***** SOURCE RECORDS *****

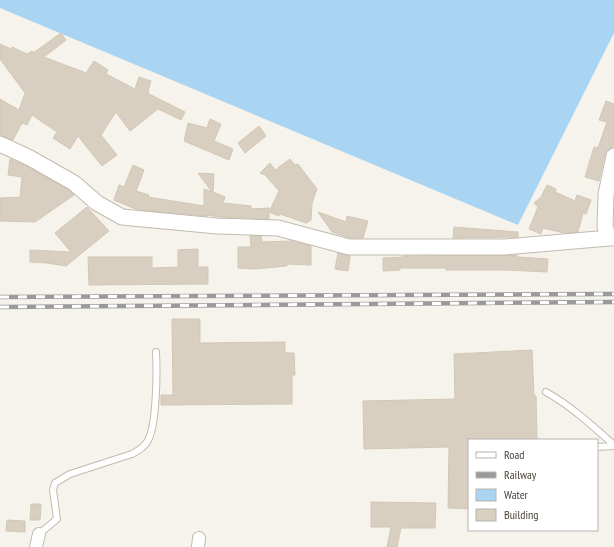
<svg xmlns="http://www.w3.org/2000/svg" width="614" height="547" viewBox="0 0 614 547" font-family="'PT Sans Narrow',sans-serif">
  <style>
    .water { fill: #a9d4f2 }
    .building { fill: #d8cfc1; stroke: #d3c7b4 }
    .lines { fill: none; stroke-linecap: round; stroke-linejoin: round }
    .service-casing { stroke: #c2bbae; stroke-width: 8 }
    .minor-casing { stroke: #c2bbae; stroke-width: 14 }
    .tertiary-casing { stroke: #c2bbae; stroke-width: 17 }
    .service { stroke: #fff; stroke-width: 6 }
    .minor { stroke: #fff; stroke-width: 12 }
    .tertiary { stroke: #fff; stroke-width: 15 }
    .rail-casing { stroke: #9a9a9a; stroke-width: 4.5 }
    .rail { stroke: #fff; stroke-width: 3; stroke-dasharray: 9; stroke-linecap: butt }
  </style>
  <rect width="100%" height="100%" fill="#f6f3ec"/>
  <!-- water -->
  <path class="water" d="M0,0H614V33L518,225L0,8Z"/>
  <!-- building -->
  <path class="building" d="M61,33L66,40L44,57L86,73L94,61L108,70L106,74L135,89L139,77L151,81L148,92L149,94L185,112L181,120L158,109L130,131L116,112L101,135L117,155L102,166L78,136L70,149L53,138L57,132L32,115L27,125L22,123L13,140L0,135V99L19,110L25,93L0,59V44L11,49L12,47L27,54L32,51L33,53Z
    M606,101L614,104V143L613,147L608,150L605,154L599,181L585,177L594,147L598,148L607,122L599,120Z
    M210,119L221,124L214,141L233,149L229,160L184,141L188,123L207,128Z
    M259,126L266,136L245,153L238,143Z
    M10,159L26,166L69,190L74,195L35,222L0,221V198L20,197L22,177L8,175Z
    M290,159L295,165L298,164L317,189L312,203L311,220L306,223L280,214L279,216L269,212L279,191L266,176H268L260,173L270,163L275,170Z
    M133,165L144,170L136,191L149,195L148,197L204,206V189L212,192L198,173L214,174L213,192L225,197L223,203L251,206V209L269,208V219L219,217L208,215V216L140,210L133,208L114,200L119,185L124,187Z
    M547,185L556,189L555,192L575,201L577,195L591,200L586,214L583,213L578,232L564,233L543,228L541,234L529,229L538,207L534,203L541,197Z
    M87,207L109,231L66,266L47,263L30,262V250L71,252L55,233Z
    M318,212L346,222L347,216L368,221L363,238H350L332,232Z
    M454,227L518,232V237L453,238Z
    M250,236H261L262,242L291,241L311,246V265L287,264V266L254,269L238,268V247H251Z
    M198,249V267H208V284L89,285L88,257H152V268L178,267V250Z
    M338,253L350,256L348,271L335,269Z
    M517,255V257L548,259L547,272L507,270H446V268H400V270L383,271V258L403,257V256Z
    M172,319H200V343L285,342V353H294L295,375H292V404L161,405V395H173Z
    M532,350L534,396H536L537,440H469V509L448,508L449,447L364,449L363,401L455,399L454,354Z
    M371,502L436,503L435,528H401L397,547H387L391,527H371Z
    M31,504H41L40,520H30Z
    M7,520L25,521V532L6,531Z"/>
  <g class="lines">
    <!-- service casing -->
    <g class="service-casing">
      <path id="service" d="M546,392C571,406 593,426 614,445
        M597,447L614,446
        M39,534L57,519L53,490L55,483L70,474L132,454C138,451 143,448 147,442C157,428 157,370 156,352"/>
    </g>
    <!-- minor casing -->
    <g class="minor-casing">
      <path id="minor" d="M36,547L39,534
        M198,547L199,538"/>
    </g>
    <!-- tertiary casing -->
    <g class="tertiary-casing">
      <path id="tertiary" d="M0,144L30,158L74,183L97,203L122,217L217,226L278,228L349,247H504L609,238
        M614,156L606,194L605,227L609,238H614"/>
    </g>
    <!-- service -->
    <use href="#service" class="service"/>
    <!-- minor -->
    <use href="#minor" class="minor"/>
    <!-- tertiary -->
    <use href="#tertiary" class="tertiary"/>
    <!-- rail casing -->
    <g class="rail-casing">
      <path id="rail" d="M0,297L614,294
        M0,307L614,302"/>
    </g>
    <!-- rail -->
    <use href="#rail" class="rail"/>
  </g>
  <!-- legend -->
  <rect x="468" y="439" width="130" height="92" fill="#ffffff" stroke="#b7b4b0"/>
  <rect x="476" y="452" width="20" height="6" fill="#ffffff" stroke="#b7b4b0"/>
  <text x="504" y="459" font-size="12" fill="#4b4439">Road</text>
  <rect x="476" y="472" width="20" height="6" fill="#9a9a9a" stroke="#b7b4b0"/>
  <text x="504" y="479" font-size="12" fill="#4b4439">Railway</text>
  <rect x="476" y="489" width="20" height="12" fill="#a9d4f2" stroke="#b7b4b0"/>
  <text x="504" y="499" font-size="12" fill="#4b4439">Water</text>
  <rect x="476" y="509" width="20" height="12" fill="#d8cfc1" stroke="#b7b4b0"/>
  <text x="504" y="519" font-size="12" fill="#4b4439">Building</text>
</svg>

*****

**WHAT YOU ARE ASKED TO DO**
In the data above, find each line that uses the string "lines". Copy it.

**ANSWER BOX**
    .lines { fill: none; stroke-linecap: round; stroke-linejoin: round }
  <g class="lines">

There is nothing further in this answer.